Festa della Madonna della medaglia miracolosa (26 novembre 2021)

Nella preghiera della Colletta, dopo aver dichiarato la nostra gioia per l’immensa bontà che Dio manifesta nella singolare condizione della Vergine Maria (“Immacolata”, messa cioè al riparo dal contagio del peccato,) chiediamo a Dio che la “materna protezione” della Vergine Maria ci garantisca il conforto che deriva dal fatto che Dio si prende cura anche di noi (“ci assicuri il conforto della sua provvida sollecitudine”) e che, come lei “liberamente serviamo, nella fede, al mistero della redenzione”.

Questa seconda richiesta dice il senso, la destinazione del nostro ministero: noi siamo al servizio della redenzione, del Dio che riscatta, libera, le persone dal male che avvilisce la loro esistenza e non solo la loro esistenza, ma anche l’intera creazione.

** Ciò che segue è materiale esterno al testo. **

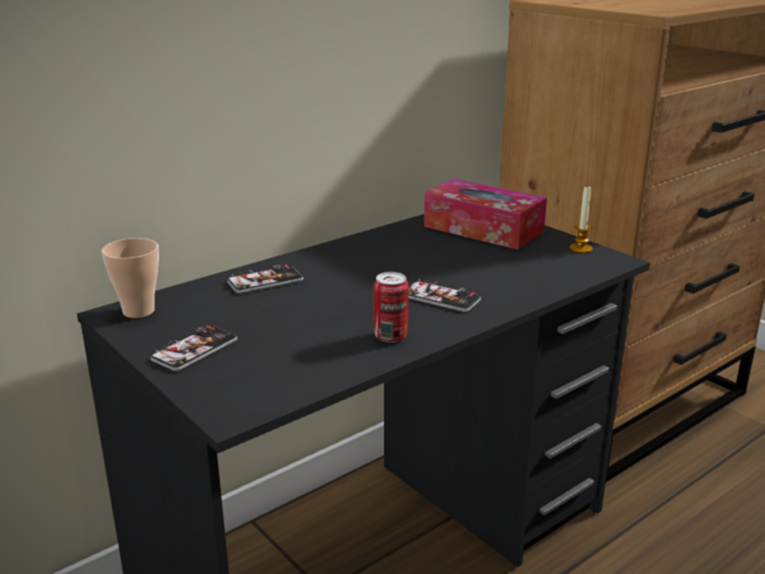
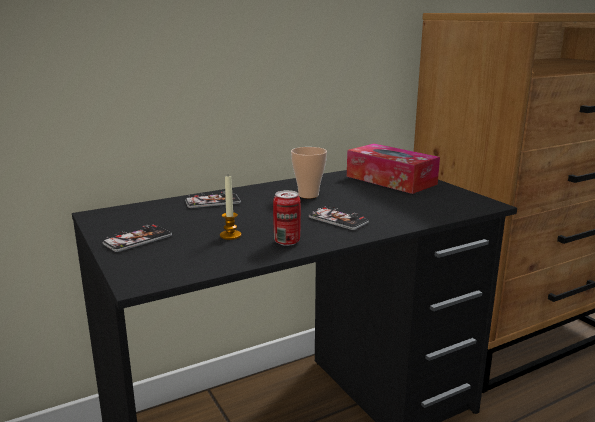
camera: 10 degrees right, 5 degrees down
cup [101,238,159,318] -> cup moved to [291,147,327,198]
candle [570,185,593,253] -> candle moved to [220,176,241,240]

Noi siamo diventati preti per questo, per consentire a Dio di esprimere la sua immensa bontà a favore degli uomini peccatori.

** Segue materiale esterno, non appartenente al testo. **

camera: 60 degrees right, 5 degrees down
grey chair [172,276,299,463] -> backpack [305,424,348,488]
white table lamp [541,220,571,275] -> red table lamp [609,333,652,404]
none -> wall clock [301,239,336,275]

Oggi guardiamo a Maria, da Dio “associata in modo singolare al mistero del suo Figlio” (la Pasqua che libera gli uomini dal male), per comprendere ancora meglio come “servire” la redenzione degli uomini da parte di Dio. Consideriamo quanto ci richiama Maria, a Cana di Galilea, durante un banchetto di nozze, come racconta il vangelo di Giovanni (Gv 2,1-11).

Maria ci suggerisce un atteggiamento decisivo nell’esercizio del nostro ministero: l’ascolto.

A Cana Maria ascolta e invita ad ascoltare. La Madre di Gesù è attenta (ascolta) a quanto succede durante quella festa, non si lascia distrarre dal rumore della festa, né concentra l’attenzione su di sé; per questo si rende conto dell’accaduto (“venuto a mancare il vino”), che avrebbe compromesso quella festa di nozze.

Anche se non è esplicitato dal racconto evangelico, Maria “ascolta” il figlio, Gesù, perché nella segnalazione (“non hanno più vino”) riconosce che solo lui ì in grado di provvedere a quella mancanza e di assicurare il buon esito della festa.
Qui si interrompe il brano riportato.